Strategy and goals are one thing, execution is everything.

Tuesday, October 4, 2011

With a Nod to Top Gear...No One Should Have This Much Fun

I'm not sure if this post is about fast cars, sightseeing in Abu Dhabi, or just wondering what $1.3M could buy. Doesn't matter does it? It's definitely not about work!

Monday, October 3, 2011

Procurement Diligence Pays Dividends

In today’s business world it is important that FM’s get the maximum value for investment while minimizing risk.  Being a smart customer is a good way to improve both domains.  Many of the business partners you depend upon daily remain under economic duress, which may affect their ability to perform successfully.  When the video store on the corner closes its doors it’s an inconvenience, when your outsourced maintenance provider or sub-leased tenant goes dark it’s a whole different issue.

An informed customer has a much greater probability of making smart decisions.  I am sure you do a lot of research when you prepare for a major personal purchase, such as a car.  You investigate quality and true cost of ownership, and read reviews from experts and other owners.  It is only when you feel fully informed and armed with the best information that you proceed to the dealer’s lot.  Making a major business purchase is no different – information is king.

_DATA UNDER STUDY_.

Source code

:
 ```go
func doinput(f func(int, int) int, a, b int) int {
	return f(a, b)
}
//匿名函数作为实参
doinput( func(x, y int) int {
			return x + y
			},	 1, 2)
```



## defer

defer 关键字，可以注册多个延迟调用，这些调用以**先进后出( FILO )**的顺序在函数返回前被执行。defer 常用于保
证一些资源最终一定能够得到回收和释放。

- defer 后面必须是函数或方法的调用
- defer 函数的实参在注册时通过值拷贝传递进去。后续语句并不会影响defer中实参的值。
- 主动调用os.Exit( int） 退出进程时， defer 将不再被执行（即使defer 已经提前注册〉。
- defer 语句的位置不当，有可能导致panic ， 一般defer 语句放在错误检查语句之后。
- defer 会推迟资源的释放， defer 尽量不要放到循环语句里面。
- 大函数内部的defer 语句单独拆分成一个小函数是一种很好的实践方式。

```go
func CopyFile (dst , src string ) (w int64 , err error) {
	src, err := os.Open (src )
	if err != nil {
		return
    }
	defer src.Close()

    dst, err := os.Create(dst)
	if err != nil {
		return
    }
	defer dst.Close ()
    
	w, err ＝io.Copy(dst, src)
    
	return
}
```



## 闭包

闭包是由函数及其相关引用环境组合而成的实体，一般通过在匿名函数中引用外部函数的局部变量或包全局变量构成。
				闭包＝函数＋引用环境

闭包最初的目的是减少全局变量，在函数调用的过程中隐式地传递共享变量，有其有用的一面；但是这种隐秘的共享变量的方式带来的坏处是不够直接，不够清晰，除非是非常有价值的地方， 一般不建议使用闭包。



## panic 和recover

_LIST OF TASKS_.
#1 According to the blog excerpt, what should FMs get while minimizing risk?
#2 Quote the blog excerpt between "Tuesday, October 4, 2011" and "whole different issue.", inclusive.

_ANSWERS_.
#1 The maximum value for investment.

#2
Tuesday, October 4, 2011

With a Nod to Top Gear...No One Should Have This Much Fun

I'm not sure if this post is about fast cars, sightseeing in Abu Dhabi, or just wondering what $1.3M could buy. Doesn't matter does it? It's definitely not about work!

Monday, October 3, 2011

Procurement Diligence Pays Dividends

In today’s business world it is important that FM’s get the maximum value for investment while minimizing risk.  Being a smart customer is a good way to improve both domains.  Many of the business partners you depend upon daily remain under economic duress, which may affect their ability to perform successfully.  When the video store on the corner closes its doors it’s an inconvenience, when your outsourced maintenance provider or sub-leased tenant goes dark it’s a whole different issue.